The GM parameterization was then added to the GFDL code in the form of a non-divergent bolus velocity. The method defines two streamfunctions expressed in terms of the isoneutral slopes subject to the boundary condition of zero value on upper and lower boundaries. The horizontal bolus velocities are then the vertical derivative of these functions. Here in lies a problem highlighted by Griffies et al. (1998) :cite:`gretal:98`: the bolus velocities involve multiple derivatives on the potential density field, which can consequently give rise to noise. Griffies et al. point out that the GM bolus fluxes can be identically written as a skew flux which involves fewer differential operators. Further, combining the skew flux formulation and Redi scheme, substantial cancellations take place to the point that the horizontal fluxes are unmodified from the lateral diffusion parameterization.
The Redi scheme diffuses tracers along isopycnals and introduces a term in the tendency (rhs) of such a tracer (here \tau) of the form:
\nabla \cdot ( \kappa_\rho {\bf K}_{\rm Redi} \nabla \tau )
where \kappa_\rho is the along isopycnal diffusivity and {\bf K}_{\rm Redi} is a rank 2 tensor that projects the gradient of \tau onto the isopycnal surface. The unapproximated projection tensor is:
{\bf K}_{\rm Redi} = \frac{1}{1 + |{\bf S}|^2}
\begin{pmatrix}
1 + S_y^2& -S_x S_y & S_x \\
-S_x S_y & 1 + S_x^2 & S_y \\
S_x & S_y & |{\bf S}|^2 \\
\end{pmatrix}
Here, S_x = \partial_x \sigma / (- \partial_z \sigma), S_y = \partial_y \sigma / (- \partial_z \sigma) are the components of the isoneutral slope, and |{\bf S}|^2 = S_x^2 + S_y^2.
- - - - -
Aim 1 -
Render the rows in the part that opens with the line containing "order: Pinales" and closes with the line containing "order: Fabales" as a two-column CSV with the columns field and value. Give one CSV line per row, with its text and its answer each in a single quoted field and any line breaks turned into spaces.

[Extracted data entries]
- - - - -
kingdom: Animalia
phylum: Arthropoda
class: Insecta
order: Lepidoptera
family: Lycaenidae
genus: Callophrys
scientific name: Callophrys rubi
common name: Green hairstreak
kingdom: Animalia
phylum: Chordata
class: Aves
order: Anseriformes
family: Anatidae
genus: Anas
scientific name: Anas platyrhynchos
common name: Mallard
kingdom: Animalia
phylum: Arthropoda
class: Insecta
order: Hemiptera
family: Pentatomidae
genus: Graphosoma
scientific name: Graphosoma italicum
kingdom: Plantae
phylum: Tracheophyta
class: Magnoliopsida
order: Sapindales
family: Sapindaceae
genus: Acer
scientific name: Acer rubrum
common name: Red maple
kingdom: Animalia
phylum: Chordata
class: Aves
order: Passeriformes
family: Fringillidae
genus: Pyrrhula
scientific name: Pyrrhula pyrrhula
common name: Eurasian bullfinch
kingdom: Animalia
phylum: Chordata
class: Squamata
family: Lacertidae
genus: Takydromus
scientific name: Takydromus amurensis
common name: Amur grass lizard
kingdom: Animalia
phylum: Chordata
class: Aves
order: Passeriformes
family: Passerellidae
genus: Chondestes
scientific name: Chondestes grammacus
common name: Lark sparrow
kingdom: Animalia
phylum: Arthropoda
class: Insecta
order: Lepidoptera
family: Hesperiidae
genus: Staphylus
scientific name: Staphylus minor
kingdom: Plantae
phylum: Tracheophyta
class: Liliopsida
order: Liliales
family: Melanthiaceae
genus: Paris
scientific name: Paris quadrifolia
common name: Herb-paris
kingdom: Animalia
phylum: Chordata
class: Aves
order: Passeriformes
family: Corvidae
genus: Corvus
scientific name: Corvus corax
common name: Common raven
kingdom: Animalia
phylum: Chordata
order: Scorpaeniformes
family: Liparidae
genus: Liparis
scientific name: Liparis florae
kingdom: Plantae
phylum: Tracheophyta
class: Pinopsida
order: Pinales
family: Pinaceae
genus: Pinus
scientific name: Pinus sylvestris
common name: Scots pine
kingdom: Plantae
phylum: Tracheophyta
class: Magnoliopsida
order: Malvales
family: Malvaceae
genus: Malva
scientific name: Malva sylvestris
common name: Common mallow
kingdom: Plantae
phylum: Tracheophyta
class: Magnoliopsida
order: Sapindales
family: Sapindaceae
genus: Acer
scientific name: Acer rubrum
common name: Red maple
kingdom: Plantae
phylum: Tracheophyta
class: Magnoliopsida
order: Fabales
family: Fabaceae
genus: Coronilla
- - - - -
Aim 2 -
Restate word for word the part of the text on the GM and Redi schemes that opens with the words "The Redi scheme" and closes with "S_x^2 + S_y^2.".

Correct answer 1 -
field,value
"order:","Pinales"
"family:","Pinaceae"
"genus:","Pinus"
"scientific name:","Pinus sylvestris"
"common name:","Scots pine"
"kingdom:","Plantae"
"phylum:","Tracheophyta"
"class:","Magnoliopsida"
"order:","Malvales"
"family:","Malvaceae"
"genus:","Malva"
"scientific name:","Malva sylvestris"
"common name:","Common mallow"
"kingdom:","Plantae"
"phylum:","Tracheophyta"
"class:","Magnoliopsida"
"order:","Sapindales"
"family:","Sapindaceae"
"genus:","Acer"
"scientific name:","Acer rubrum"
"common name:","Red maple"
"kingdom:","Plantae"
"phylum:","Tracheophyta"
"class:","Magnoliopsida"
"order:","Fabales"

Correct answer 2 -
The Redi scheme diffuses tracers along isopycnals and introduces a term in the tendency (rhs) of such a tracer (here \tau) of the form:
\nabla \cdot ( \kappa_\rho {\bf K}_{\rm Redi} \nabla \tau )
where \kappa_\rho is the along isopycnal diffusivity and {\bf K}_{\rm Redi} is a rank 2 tensor that projects the gradient of \tau onto the isopycnal surface. The unapproximated projection tensor is:
{\bf K}_{\rm Redi} = \frac{1}{1 + |{\bf S}|^2}
\begin{pmatrix}
1 + S_y^2& -S_x S_y & S_x \\
-S_x S_y & 1 + S_x^2 & S_y \\
S_x & S_y & |{\bf S}|^2 \\
\end{pmatrix}
Here, S_x = \partial_x \sigma / (- \partial_z \sigma), S_y = \partial_y \sigma / (- \partial_z \sigma) are the components of the isoneutral slope, and |{\bf S}|^2 = S_x^2 + S_y^2.